This repo is a research-grade deconvolution case study, not a clinical model. The useful portfolio claim is that it frames the biological question correctly, uses a tissue-matched reference, records its model contract, and states where the evidence stops.
| Check | Evidence | Interpretation |
|---|---|---|
| Synthetic pseudo-bulk held-out split | Pearson r = 0.954, RMSE = 0.031 | The network can recover known mixtures generated from the Ziegler reference. |
| 5-fold synthetic pseudo-bulk CV | Pearson r = 0.954 +/- 0.001, RMSE = 0.032 | Low fold variance; the pseudo-bulk training setup is stable. |
| NNLS baseline on same validation data | Pearson r = 0.609 | The learned ensemble beats a simple linear deconvolution baseline on this task. |
| External cohort GSE163151 | Direction concordance 8/14, effect-size r = 0.057 | Partial biological replication only; cohort and gene-space mismatch remain large. |
| CI smoke tests | Pseudo-bulk generation, simplex output, summaries, plots, metadata | The public repo can be installed and exercised without the large raw datasets. |
The closest conceptual baselines are CIBERSORTx, MuSiC, BayesPrism, Scaden, and simple NNLS. This repo is strongest against weak baselines because it uses the right tissue reference and records an NNLS comparison. It is not yet a full benchmark against the leading deconvolution packages.

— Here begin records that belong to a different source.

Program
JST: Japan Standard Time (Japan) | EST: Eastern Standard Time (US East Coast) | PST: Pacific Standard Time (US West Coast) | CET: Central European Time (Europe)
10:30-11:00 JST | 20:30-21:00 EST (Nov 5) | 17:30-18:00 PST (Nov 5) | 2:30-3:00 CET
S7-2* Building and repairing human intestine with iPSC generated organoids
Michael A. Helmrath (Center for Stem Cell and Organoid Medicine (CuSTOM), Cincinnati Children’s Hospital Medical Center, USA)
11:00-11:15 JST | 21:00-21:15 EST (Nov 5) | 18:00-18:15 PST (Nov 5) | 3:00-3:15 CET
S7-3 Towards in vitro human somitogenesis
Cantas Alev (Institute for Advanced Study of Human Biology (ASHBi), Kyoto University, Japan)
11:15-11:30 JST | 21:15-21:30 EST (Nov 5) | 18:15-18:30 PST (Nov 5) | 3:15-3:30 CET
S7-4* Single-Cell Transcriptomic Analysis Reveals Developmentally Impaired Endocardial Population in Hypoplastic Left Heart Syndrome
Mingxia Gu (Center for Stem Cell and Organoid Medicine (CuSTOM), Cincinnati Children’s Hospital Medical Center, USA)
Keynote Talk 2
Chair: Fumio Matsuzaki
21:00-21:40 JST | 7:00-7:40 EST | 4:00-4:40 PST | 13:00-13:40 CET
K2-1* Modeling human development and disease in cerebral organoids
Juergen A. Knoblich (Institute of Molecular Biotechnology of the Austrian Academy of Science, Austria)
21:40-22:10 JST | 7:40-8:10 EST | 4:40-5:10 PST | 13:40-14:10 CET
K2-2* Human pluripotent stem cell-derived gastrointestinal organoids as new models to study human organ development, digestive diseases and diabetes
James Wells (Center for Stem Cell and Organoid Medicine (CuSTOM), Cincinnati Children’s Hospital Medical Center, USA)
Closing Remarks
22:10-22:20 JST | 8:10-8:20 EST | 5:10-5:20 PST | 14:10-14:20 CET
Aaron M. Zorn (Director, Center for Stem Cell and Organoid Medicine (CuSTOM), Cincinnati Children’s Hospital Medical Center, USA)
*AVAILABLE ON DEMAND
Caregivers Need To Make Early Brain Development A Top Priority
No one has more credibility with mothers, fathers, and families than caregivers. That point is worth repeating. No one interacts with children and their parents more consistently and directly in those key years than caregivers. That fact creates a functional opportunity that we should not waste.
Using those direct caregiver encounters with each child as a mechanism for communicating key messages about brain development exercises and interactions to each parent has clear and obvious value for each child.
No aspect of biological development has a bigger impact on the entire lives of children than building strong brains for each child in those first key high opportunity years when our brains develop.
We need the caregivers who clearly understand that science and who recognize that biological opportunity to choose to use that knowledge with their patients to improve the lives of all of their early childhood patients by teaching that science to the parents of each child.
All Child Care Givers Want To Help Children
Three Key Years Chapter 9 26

The original Lieberman et al. COVID airway analysis used CIBERSORTx with LM22, a blood immune reference. That can estimate immune infiltration but cannot resolve nasopharyngeal epithelial remodelling. This repo's stronger claim is therefore not "new best deconvolution method"; it is "better biological reference for this tissue and question".
deconvolve.py writes mean_proportions_by_condition.csv with:
- mean COVID-positive and negative proportions,
- positive-minus-negative difference,
- Mann-Whitney U p-value,
- Benjamini-Hochberg q-value across tested cell types,
significantflag at q < 0.05.
This makes the multiple-testing correction explicit instead of relying on raw p-values in downstream interpretation.
- No real paired bulk/scRNA-seq ground truth for GSE152075.
- No committed full benchmark against MuSiC, BayesPrism, Scaden, or CIBERSORTx.
- Single scRNA-seq reference cohort; multi-reference robustness is not proven.
- External validation partially replicates direction, but effect-size correlation is weak.
- Large raw datasets and trained weights are not committed, so full reruns still require local data setup.
This is a credible applied computational-biology repo because it links bulk RNA-seq, single-cell reference data, neural deconvolution, baseline comparison, external validation, figures, and CI. The next highest-signal upgrade would be a small committed benchmark table comparing this model against NNLS plus at least one established package on the same pseudo-bulk split.